The bamboo to the left of the composter is shockingly high and dense and we thought it was dead, until we asked a friend who knows about these things. Evidently it's the deciduous type which not only casts off its brown in spring but also sprouts new growth which shoots up at the rate of several centimetres a week. Meanwhile, all last year's brown and dried leaves fall to the ground. One simple movement and they're in the composter. A green layer, a brown layer, and so it goes...
I nearly forgot. One strange thing is that, to date, nobody has asked is to pay for the composter. 

Friday, April 3, 2009

Opportunities at the market.





Markets in France offer scads more than fruit and veggies. A sample of what you could have bought if you'd joined us in Lavelanet this morning.
Small tractors and large mowers--you can always get those. I've never worked out how you're supposed to get them home. Do you ride them and join all the other agricultural vehicles we see around here?

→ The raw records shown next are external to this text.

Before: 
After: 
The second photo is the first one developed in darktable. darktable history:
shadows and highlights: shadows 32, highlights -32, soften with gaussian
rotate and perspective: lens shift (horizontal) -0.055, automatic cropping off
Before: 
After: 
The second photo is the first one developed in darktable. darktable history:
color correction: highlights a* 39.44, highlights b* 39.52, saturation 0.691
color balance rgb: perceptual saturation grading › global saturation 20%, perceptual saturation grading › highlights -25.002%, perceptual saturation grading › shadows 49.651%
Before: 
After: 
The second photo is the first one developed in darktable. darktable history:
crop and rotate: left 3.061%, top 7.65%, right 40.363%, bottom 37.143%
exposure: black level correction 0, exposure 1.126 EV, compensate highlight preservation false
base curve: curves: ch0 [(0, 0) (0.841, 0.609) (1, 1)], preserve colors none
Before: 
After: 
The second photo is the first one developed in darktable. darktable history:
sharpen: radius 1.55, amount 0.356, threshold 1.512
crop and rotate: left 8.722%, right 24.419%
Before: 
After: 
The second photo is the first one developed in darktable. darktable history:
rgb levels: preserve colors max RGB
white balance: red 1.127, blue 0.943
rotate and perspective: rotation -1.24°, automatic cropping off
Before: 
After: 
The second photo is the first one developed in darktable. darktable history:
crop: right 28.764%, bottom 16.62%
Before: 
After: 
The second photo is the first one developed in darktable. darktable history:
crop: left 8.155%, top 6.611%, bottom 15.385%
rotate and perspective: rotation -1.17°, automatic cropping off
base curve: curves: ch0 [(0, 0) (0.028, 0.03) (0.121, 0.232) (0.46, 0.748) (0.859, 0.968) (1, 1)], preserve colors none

Next, takeout food. Here's the rotisserie man skewering a number of chickens. He also sells, depending on his mood, ham, pork, rabbit and quail. The pan on the left holds paella which is sold by the portion with each portion containing precisely the same amount of chicken, prawns and squid.

Elsewhere you can buy churros--we're very close to Spain--or couscous because we have lots of North African people living locally. Pizzas, I almost forgot those with a wealth of different toppings. Chinese food--nems is French for spring roll. Mussels cooked in cream. Usually a daube smelling so good you could dive right into it. If you don't want to cook, this market makes it easy.

Moving along, you can outfit yourself and your family head to toe at the market (I hoped the bra man would be there so I could take a photo but he wasn't). Current French fashion moves down to market level remarkably quickly. Here's one of the shoe stalls. These are fairly granny-ish in style but elsewhere I could have bought cute wedge 40s style sandals and smart black boots--plastic so only 10 euros. The other bargain to be had today were black jeans and blousons for three euros each. 

Beside the shoe stall, you can see the first of the new broad beans. White and green asparagus is also showing up. No fruit as yet but there are still loads of local apples around.